Friends said Dolan had planned to pursue culinary arts upon graduation, a longtime passion.
A Chapel Hill resident, Dolan had worked as a teacher for a children’s cooking camp offered by C’est si Bon.
Senior Kathleen Stone said Dolan always showed compassion through his cooking.
“He was just like a ray of sunshine all of the time, and he just wanted to make people happy,” Stone said.
“Just the other week, he made this lasagna that was the best I’ve ever had.”
Dolan’s passion for food will live on through a scholarship fund that has been created in his name.
In lieu of flowers, those who knew Dolan are encouraged to donate to the scholarship fund, which benefits students in the kid-chef program at C’est si Bon.
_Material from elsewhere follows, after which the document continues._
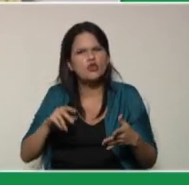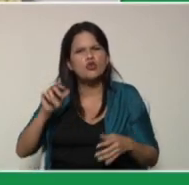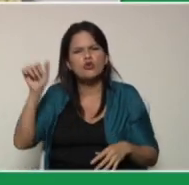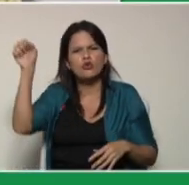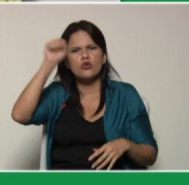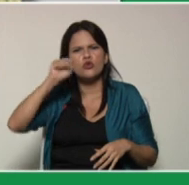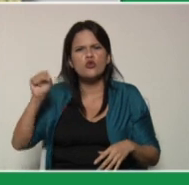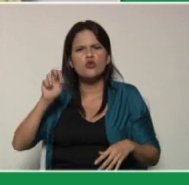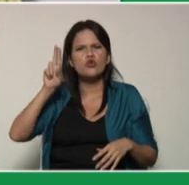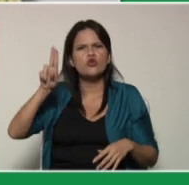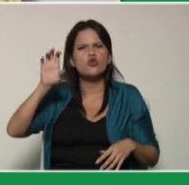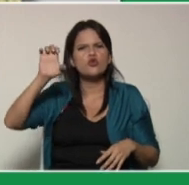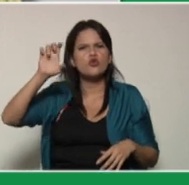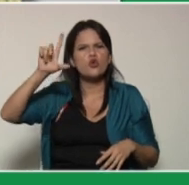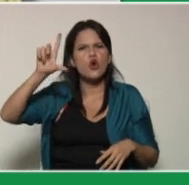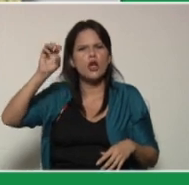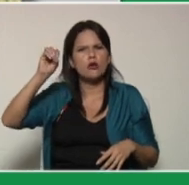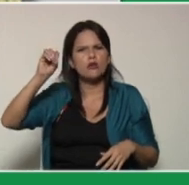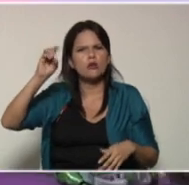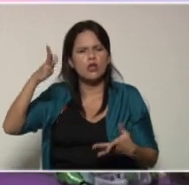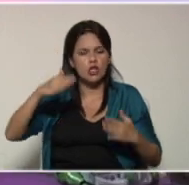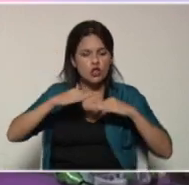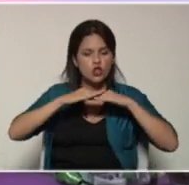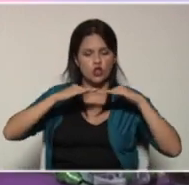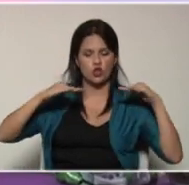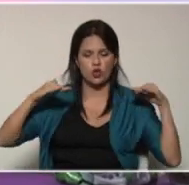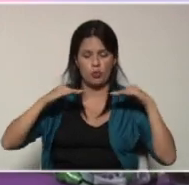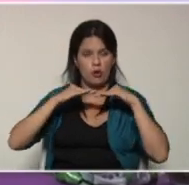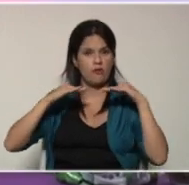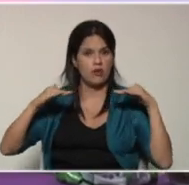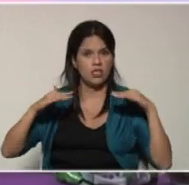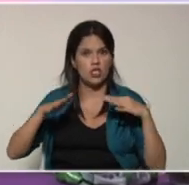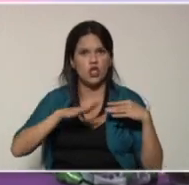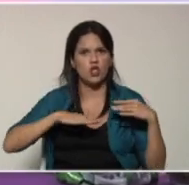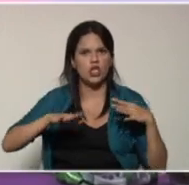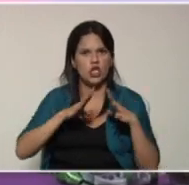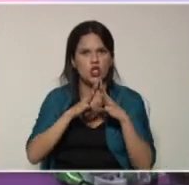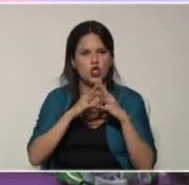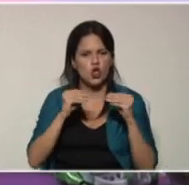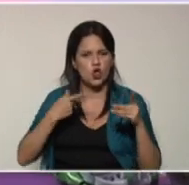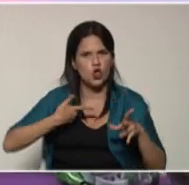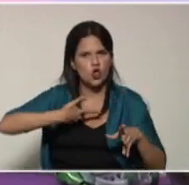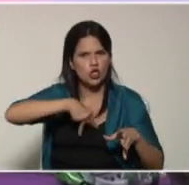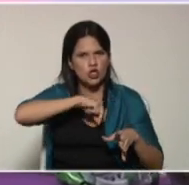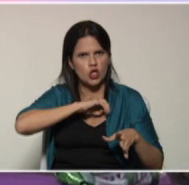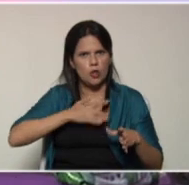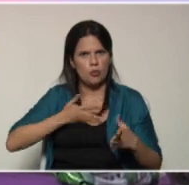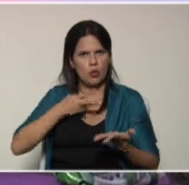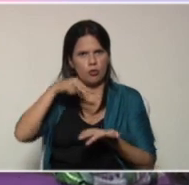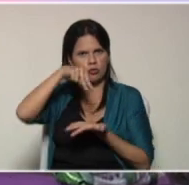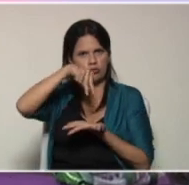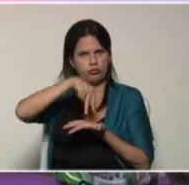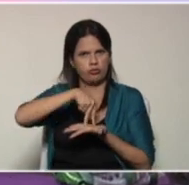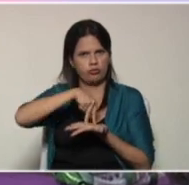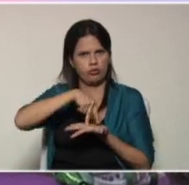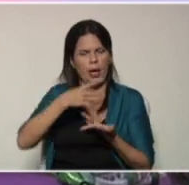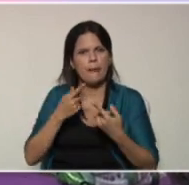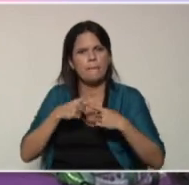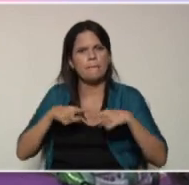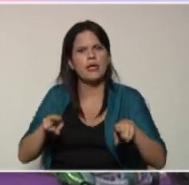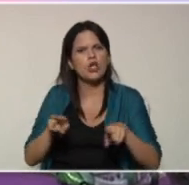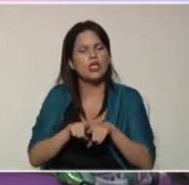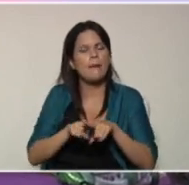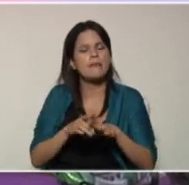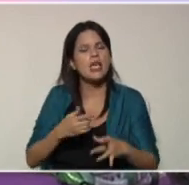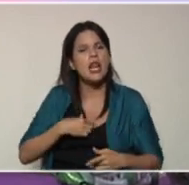la superficie donde todas y todos los seres vivos podemos permanecer pero también las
While he was lauded for his cooking talents, Dolan was also appreciated for his warmth, humor and spontaneity.
Senior Rebecca Messinger said her friendship with Dolan was one of the first — and among the closest — she’s made at UNC.
“He just introduced me to so many amazing people, and he was a really outgoing person,” Messinger said.
Messinger added that Dolan would participate in different club meetings just for the sake of trying new things.
“He was just one of those people who is interested in everything.”
Dolan’s death highlights a larger public health issue on college campuses.
Earlier this week, about 1,100 backpacks lined the walkway between the Student Union and the Union Annex to represent the 1,100 college students who commit suicide every year.
The display was one of several University events held as part of Mental Health Awareness Week.
Allen O’Barr, director of Counselling and Wellness Services, said he encourages any students having suicidal thoughts to visit Counseling and Wellness immediately.
Dolan is survived by his parents, Timothy and Jill Dolan, and 17-year-old brother, Jonathan. He is also survived by his half-brother, Jesse Doshay, of Denver, Colo.
A memorial service will be held at 10:30 a.m. Saturday at Christ United Methodist Church.